▶ EXERCISE PROMPT:
Take the entries that follow and return exactly the lines from the one holding "ts support real-time simulation." through the one holding "rocontroller.", both included. Nothing else is needed.

***** DATA SUPPLIED

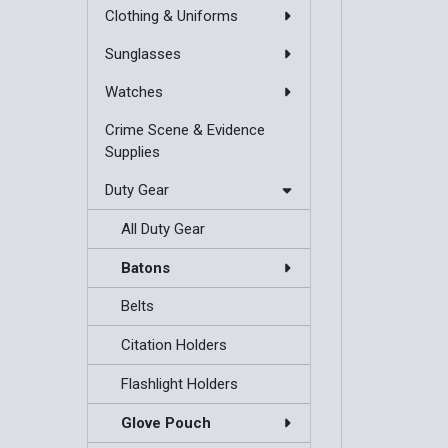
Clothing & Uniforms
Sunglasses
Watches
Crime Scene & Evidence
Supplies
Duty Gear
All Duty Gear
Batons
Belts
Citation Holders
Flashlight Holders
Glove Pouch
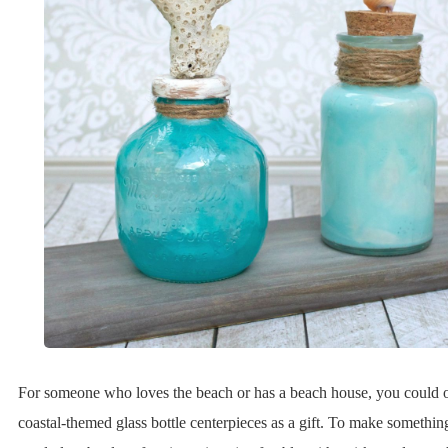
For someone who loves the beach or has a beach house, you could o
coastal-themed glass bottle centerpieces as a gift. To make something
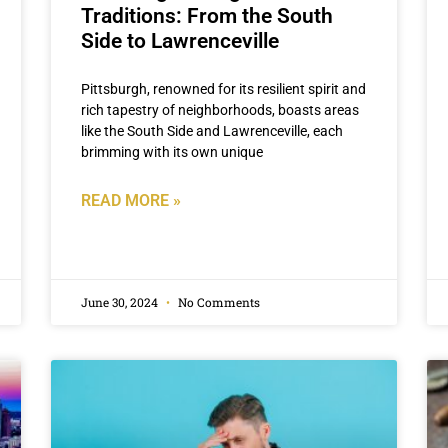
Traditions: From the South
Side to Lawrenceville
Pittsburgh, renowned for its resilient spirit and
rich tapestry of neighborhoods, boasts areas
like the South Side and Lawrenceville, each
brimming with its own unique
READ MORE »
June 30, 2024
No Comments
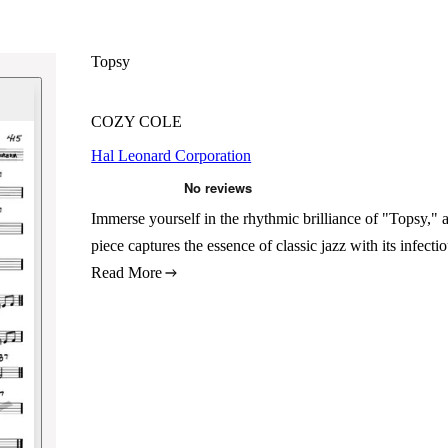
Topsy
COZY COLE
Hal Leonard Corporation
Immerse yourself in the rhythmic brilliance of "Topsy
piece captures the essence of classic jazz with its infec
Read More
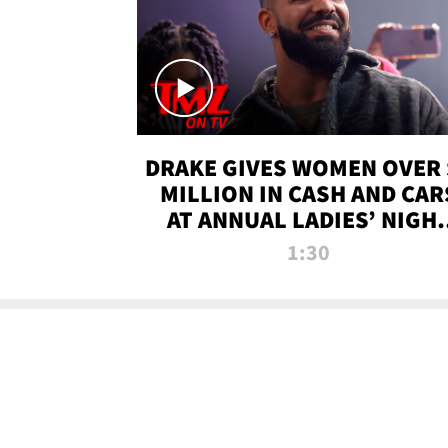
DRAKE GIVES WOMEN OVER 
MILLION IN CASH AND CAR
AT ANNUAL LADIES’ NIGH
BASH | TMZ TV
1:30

**********
***** DATA SUPPLIED

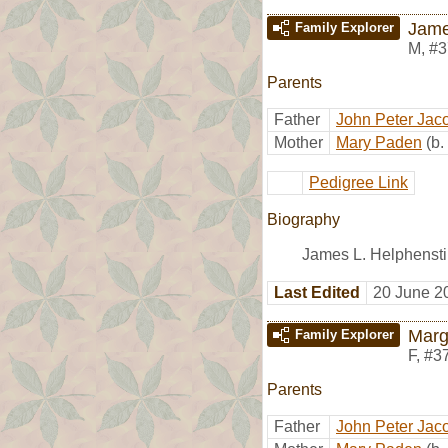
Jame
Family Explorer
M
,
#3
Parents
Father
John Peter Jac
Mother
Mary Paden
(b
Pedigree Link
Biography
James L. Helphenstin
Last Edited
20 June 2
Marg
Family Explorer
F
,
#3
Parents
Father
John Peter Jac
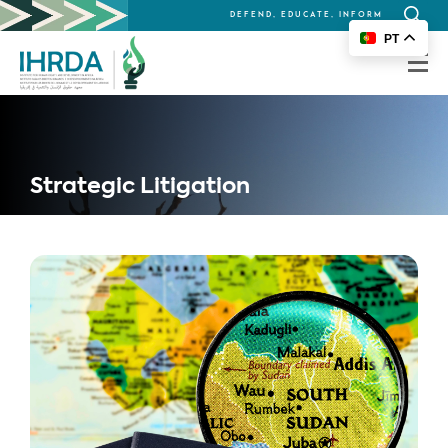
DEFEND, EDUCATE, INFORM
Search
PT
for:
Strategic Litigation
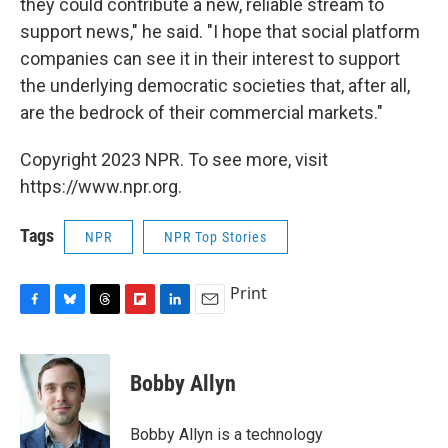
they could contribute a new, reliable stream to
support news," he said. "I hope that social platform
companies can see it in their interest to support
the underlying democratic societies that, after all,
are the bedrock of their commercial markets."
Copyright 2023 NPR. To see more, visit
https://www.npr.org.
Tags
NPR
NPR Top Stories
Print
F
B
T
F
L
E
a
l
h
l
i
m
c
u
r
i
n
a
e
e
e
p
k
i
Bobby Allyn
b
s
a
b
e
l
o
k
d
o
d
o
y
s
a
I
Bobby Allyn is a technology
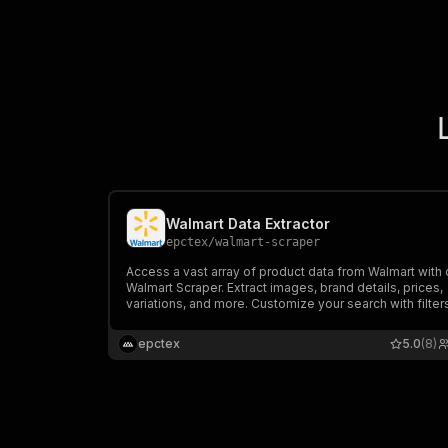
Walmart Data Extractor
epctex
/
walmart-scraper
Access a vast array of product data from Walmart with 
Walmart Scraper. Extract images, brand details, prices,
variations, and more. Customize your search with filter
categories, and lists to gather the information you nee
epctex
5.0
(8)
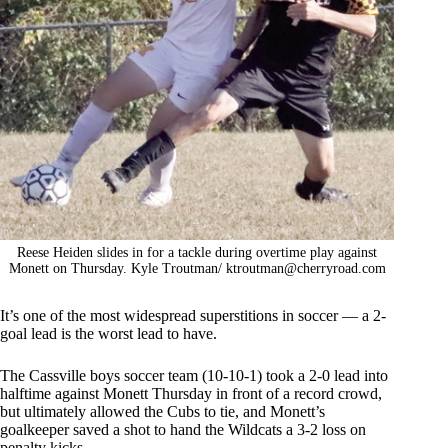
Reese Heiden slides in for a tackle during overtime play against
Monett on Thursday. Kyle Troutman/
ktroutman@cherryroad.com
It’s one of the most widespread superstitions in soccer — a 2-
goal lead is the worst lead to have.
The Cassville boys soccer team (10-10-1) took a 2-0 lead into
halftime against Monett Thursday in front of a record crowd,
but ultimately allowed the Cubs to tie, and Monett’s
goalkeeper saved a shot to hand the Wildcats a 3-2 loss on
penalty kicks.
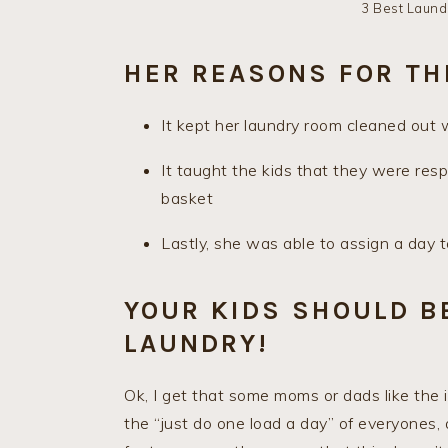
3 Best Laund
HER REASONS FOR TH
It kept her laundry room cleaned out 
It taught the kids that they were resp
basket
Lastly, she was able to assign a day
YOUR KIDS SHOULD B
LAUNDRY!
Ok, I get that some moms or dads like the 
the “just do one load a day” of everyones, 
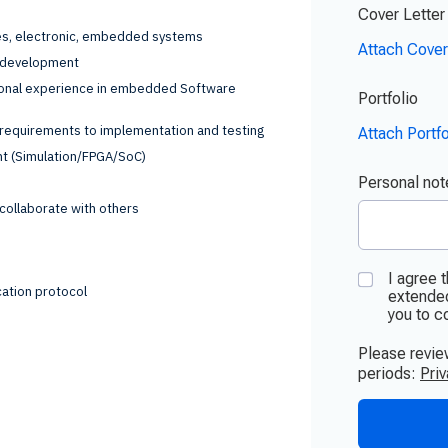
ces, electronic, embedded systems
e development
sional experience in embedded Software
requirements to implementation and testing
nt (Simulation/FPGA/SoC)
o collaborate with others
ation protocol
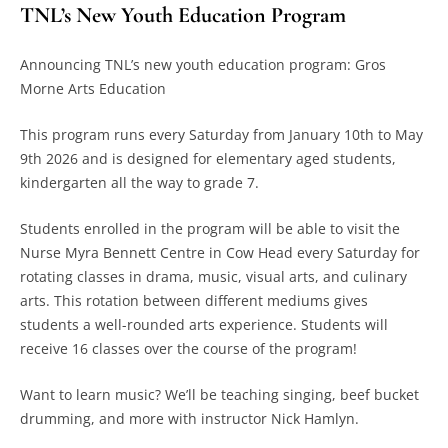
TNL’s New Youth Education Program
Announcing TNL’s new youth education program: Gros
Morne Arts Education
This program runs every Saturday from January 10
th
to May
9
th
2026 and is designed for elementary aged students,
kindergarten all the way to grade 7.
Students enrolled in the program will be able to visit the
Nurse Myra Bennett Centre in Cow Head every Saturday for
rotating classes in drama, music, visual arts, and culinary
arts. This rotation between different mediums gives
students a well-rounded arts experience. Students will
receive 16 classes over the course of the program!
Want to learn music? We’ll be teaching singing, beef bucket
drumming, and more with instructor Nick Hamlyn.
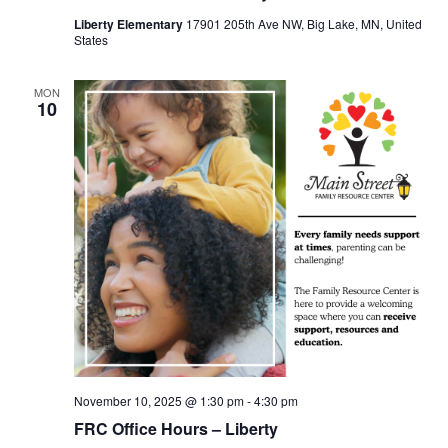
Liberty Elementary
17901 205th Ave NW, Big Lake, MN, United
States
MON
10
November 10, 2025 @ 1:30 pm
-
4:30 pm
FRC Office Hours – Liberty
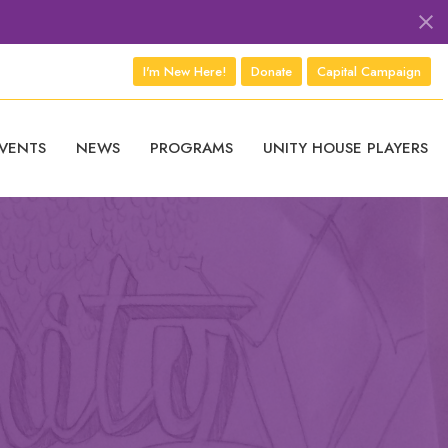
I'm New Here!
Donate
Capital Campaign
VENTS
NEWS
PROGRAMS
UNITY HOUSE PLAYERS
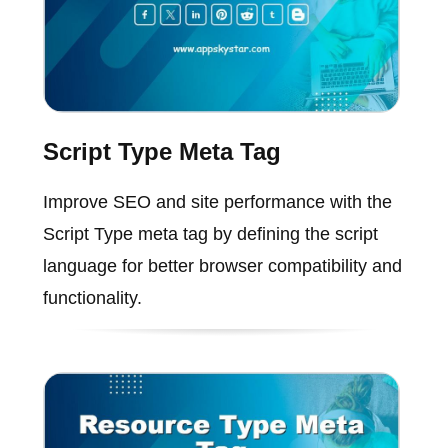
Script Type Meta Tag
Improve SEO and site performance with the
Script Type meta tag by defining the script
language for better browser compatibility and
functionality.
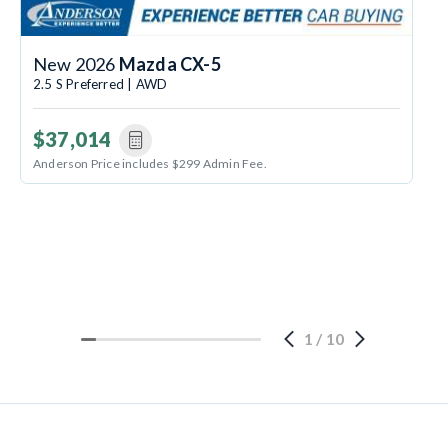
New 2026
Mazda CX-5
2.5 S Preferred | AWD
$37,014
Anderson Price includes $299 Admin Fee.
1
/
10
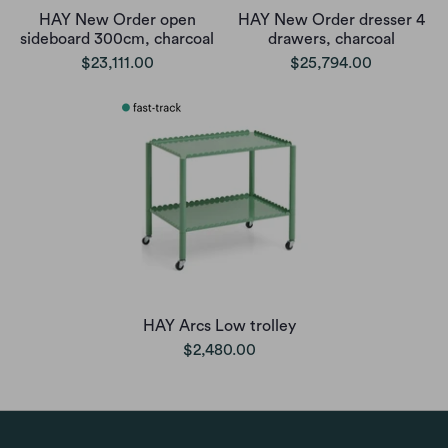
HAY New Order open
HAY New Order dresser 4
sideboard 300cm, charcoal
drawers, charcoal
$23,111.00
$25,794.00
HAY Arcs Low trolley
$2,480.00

**********
***** DATA SUPPLIED

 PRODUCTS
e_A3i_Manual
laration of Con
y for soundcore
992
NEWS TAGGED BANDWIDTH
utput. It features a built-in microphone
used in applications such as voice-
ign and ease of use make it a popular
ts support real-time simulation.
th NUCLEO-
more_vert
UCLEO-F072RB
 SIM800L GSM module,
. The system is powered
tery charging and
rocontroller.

**********

▶ EXPECTED ANSWER:
ts support real-time simulation.
th NUCLEO-
more_vert
UCLEO-F072RB
 SIM800L GSM module,
. The system is powered
tery charging and
rocontroller.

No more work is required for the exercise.